Grad union supporters take cues from neighbor schools

Graduate students at five other Big Ten schools — and 30 nationwide — have already unionized.

As they seek to organize a union for more than 4,000 of their peers, graduate employees at the University of Minnesota have four decades of history and handfuls of examples to follow.
Of the 12 universities in or entering the Big Ten conference, five have labor unions for at least some of their graduate employees — adding to a total of 30 institutions nationwide, according to the Coalition of Graduate Employee Unions.
“We are certainly taking a lot of lessons from past unionization campaigns,” said Adria Fernandez, an organizer and agronomy student at the University, “both here and at other schools.”
One role model lies in neighboring Wisconsin, whose flagship university in Madison was the first to have its graduate employees unionized more than 40 years ago.

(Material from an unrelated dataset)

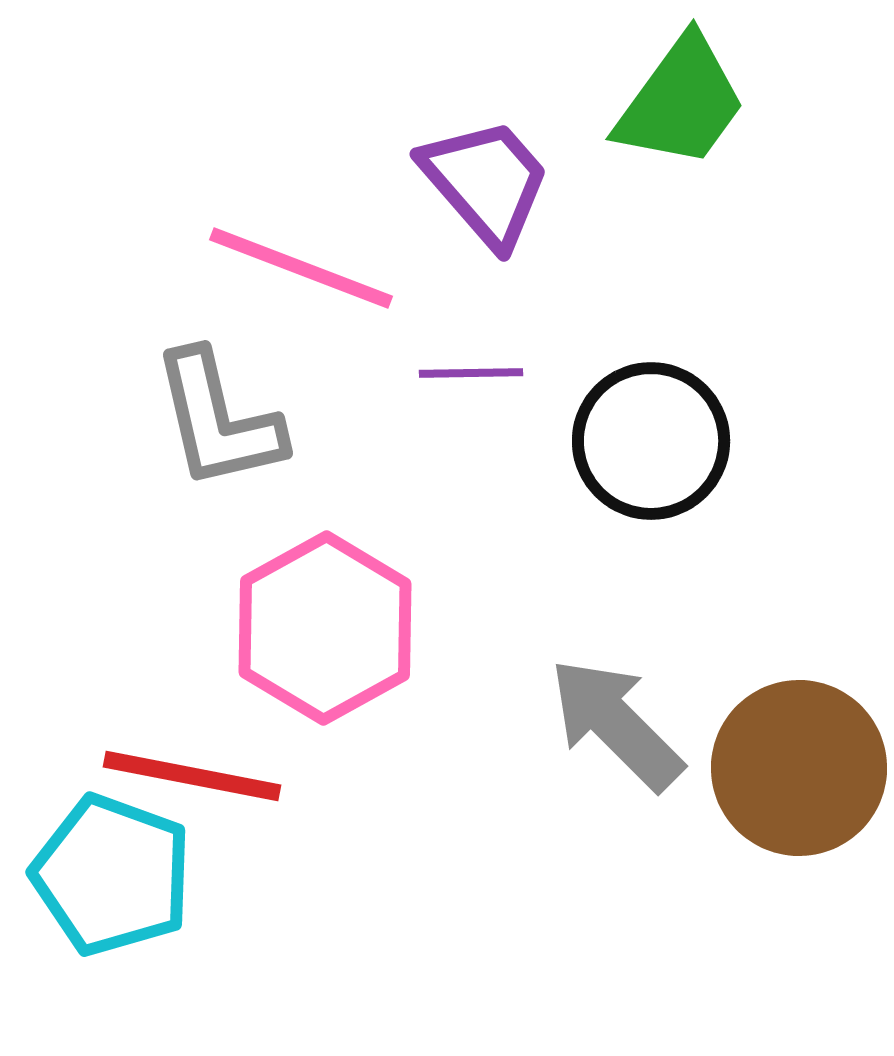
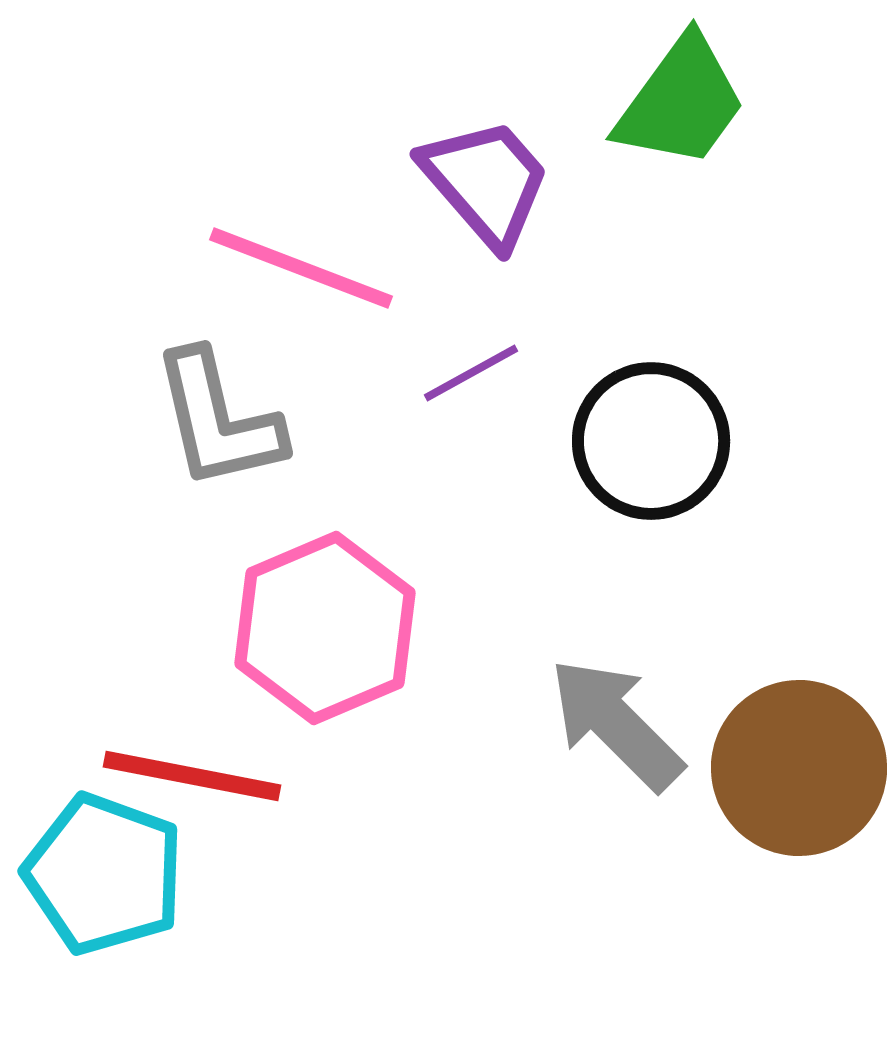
purple line: rotated 28 degrees counterclockwise
pink hexagon: rotated 6 degrees clockwise
cyan pentagon: moved 8 px left, 1 px up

Since then, the Teaching Assistants’ Association has developed a more stable relationship with the human resource employees that represent the ground level of management. Unlike the University of Minnesota, those employees are not the chief negotiators for management — Wisconsin does not have a state charter for its university, which means the union bargains directly with the state, currently led by Gov. Scott Walker.
Until a bill that would strip the state’s public employees of most bargaining rights makes its way through the courts, the union is operating under an informal contract extension, said Megan Jeffers, an HR specialist at the university.
Jeffers said the relationship between its Academic Personnel Office and the TAA can vary by the year because of the level of turnover of leadership and departing employees. But currently, she said, the two sides get along well.
“We have a very collaborative relationship,” she said. Several years prior, before she joined the department, “the relationship was a little more contentious,” she said.
Kevin Gibbons, an outgoing co-president of the TAA, said its main functions are collective bargaining, enforcement of its contract, internal and social organizing and political advocacy.
“On average we would probably meet four to five times a semester,” Gibbons said of the level of interaction members have with the union. He cited volunteer political canvassing, paying dues and regular emails to members as the most common points of contact a member has.
Gibbons said there are different levels of involvement among members.
“Some people will be heavily involved,” he said, while “others are busy and go to meetings now and again.”
Jeffers cited consistency as an advantage of working with its graduate employees as a collective.
“They have one document that governs the employment relationship that we can all go to,” she said.
On the flip side, she said, a department looking to hire another student may not be able to afford the provisions a contract requires. “[It] might hamper some flexibilities.”